++++ PROVIDED DATA ++++
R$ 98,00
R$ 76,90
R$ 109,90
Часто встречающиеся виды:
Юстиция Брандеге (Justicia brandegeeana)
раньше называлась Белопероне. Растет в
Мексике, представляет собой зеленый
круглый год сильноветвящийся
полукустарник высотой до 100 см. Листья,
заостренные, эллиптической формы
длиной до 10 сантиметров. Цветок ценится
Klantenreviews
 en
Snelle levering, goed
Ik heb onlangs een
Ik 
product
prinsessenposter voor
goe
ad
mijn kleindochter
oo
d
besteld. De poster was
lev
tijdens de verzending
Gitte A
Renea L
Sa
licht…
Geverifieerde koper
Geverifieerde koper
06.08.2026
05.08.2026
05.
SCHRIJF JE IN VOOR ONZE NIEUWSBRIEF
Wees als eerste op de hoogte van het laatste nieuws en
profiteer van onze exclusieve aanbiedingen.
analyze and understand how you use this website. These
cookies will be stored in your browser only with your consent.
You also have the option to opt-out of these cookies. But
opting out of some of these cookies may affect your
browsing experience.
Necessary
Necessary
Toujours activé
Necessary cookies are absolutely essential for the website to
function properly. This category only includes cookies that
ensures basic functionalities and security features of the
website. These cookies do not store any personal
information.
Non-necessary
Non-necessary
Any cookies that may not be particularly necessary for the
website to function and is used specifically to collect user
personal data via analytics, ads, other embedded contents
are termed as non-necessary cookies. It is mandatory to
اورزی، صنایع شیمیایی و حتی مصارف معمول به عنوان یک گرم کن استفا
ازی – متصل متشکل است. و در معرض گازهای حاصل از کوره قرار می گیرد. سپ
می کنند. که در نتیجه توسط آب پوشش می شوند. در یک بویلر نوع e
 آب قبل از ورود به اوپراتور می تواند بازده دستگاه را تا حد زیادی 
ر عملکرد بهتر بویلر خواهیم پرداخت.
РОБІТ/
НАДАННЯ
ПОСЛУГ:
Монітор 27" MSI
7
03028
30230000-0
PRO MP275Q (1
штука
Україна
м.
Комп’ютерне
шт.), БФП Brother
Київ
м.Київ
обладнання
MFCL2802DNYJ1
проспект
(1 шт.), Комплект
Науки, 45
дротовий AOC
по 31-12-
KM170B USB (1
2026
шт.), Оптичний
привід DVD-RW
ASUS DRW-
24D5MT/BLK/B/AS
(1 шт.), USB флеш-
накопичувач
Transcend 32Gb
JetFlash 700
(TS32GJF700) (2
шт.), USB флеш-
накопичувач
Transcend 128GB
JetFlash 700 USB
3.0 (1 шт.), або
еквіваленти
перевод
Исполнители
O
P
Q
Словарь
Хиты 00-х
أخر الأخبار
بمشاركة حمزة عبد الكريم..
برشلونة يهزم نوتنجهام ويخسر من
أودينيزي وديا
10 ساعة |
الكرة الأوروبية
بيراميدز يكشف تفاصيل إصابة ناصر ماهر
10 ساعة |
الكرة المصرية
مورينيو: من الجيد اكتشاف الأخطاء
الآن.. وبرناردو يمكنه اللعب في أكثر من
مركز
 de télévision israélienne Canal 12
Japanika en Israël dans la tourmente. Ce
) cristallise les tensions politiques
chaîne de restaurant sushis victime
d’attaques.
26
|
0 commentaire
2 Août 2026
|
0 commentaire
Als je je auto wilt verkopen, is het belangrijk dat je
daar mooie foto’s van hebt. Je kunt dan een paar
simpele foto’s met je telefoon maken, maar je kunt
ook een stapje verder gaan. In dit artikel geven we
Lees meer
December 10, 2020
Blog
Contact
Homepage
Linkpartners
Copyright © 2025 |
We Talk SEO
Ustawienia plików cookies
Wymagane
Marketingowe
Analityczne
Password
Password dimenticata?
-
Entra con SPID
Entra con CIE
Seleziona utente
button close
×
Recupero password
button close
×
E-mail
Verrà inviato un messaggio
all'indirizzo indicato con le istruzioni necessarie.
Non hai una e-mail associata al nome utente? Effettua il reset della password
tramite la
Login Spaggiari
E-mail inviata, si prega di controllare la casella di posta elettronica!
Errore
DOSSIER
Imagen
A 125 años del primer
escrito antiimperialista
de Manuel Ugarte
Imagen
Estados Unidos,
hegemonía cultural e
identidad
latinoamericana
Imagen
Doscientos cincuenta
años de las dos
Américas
++++
● **WHAT YOU HAVE TO DO**: Working from the entries above, filter out every line that lacks "website" and copy what remains.

● **EXERCISE OUTPUT**:
analyze and understand how you use this website. These
Necessary cookies are absolutely essential for the website to
website. These cookies do not store any personal
website to function and is used specifically to collect user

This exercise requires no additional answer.